Sunday, November 4, 2007

See who is linking to you

Google's Webmaster Tools site provides a reporting feature to let you see who is linking to you. Unfortunately, the report is backwards from the orientation I want to read it. It lists the remote links for each of your local pages. I want to see all of the local pages linked on a remote site grouped together. That helps me recognize trends and identify people who might be blogging about what I write here.

Luckily, in addition to the interactive report on the tools web site, you can download the data in a CSV file to be manipulated in any way you want. I put together a little script to produce an HTML file which shows what sites link to me, and the target links on my site. For example, I was a bit surprised to discover several links on an Italian Israeli site. Here's a segment of the output of LinkingToMe:



There are a lot of links on del.icio.us to the PyMOTW articles, and while that's cool it isn't very useful in this report. I included an option to filter out sites by their hostname, and included several bookmarking sites as defaults.

So far I'm not doing any other processing on the data (such as downloading the titles on those remote pages). Perhaps when I have a little more time I'll enhance the script.

[Corrected country of origin for whatsup.co.il.]

7 comments:

Anonymous said...

just so you know,

whatsup.org.il (which is also accessible through whatsup.co.il) is an Israeli forum dedicated to Free Software in general and Linux in particular.
There is a programming section in the forum, and python is gaining popularity due to the work of some language advocates and experts.

BTW - thanks for the PyMOTW articles, they are a great read :)

Doug Hellmann said...

Thanks for the tip!
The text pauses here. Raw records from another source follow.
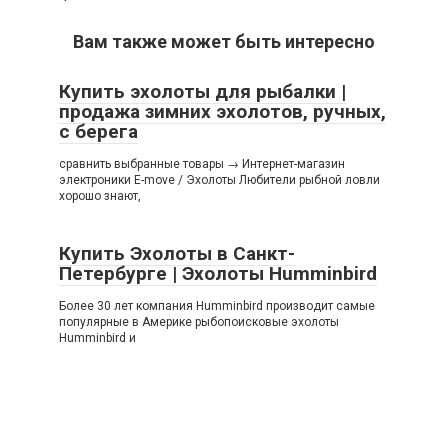
Вам также может быть интересно
Купить эхолоты для рыбалки |
продажа зимних эхолотов, ручных,
с берега
сравнить выбранные товары → Интернет-магазин
электроники E-move / Эхолоты Любители рыбной ловли
хорошо знают,
Купить Эхолоты в Санкт-
Петербурге | Эхолоты Humminbird
Более 30 лет компания Humminbird производит самые
популярные в Америке рыбопоисковые эхолоты
Humminbird и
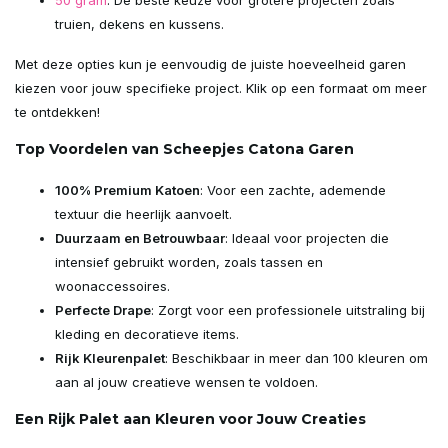
50 gram
: De beste keuze voor grotere projecten zoals
truien, dekens en kussens.
Met deze opties kun je eenvoudig de juiste hoeveelheid garen
kiezen voor jouw specifieke project. Klik op een formaat om meer
te ontdekken!
Top Voordelen van Scheepjes Catona Garen
100% Premium Katoen
: Voor een zachte, ademende
textuur die heerlijk aanvoelt.
Duurzaam en Betrouwbaar
: Ideaal voor projecten die
intensief gebruikt worden, zoals tassen en
woonaccessoires.
Perfecte Drape
: Zorgt voor een professionele uitstraling bij
kleding en decoratieve items.
Rijk Kleurenpalet
: Beschikbaar in meer dan 100 kleuren om
aan al jouw creatieve wensen te voldoen.
Een Rijk Palet aan Kleuren voor Jouw Creaties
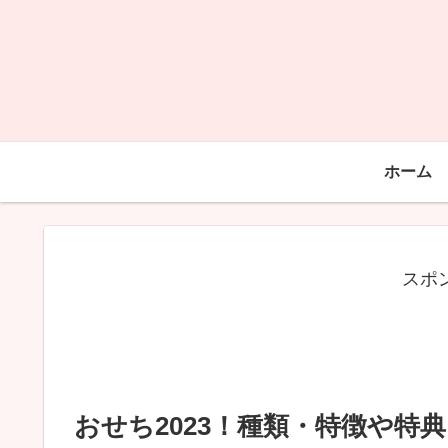
ホーム
スポ
おせち2023！種類・特徴や特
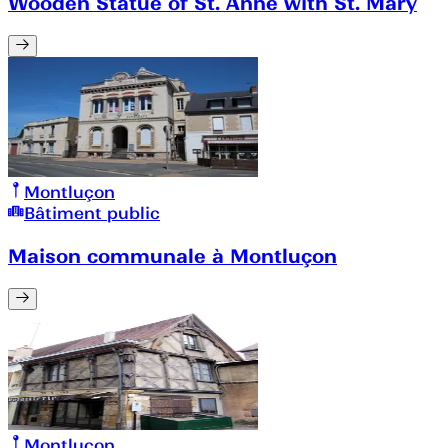
Wooden Statue of St. Anne with St. Mary
Montluçon
Bâtiment public
Maison communale à Montluçon
Montluçon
From the Tux logo, I thought whatsup.org.il probably had something to do with Linux, but I don't read Hebrew so I couldn't tell what was actually being said on any of the pages.

mksoft said...

Hi Doug,

I'm one of the owners and maintainer of whatsup.org.il (or co.il) and a reader of your blog (valuable information in pymotw 10x :-)

In that discussion (full link at
http://whatsup.co.il/forum/42547 ) the guy hit a wall trying to implement getopt/optparse on his own, instead of using the libraries (hence the links to pymotw).
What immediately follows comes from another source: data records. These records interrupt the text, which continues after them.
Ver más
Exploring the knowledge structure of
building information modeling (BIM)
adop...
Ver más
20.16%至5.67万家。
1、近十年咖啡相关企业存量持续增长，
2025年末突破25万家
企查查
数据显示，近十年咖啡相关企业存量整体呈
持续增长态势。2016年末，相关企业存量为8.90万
After pointing it to him, he wanted to implement something simple with a limited scope (for his needs - 3 required options) as a learning exercise, I've posted a sample towards the end of the discussion.

Doug Hellmann said...

@mksoft - That's a clever use of zip() and slicing to assemble the option pairs from sys.argv. I'll have to remember that trick. :-)

mksoft said...

10x Doug, It's the best I could come up with. It's not too readable though. If you'll come up with something more elegant, let me know :-)

BTW, the sample code posted in the link above has one bug (which I've mentioned in the following comment there): It won't catch a case where the same param is passed more than once. so the line:

if not opt in OPTS.keys():

should be:

if not opt in OPTS.keys() or OPTS[opt].get('value', None):

I'll update it.

Anonymous said...

great trick by the way, and thanks for the help. (yeah i'm the guy who asked the question).

MetalloUrlante said...

It will be also useful to see the anchor text of the backlinks.
As you know anchor text have a bug value for search engine.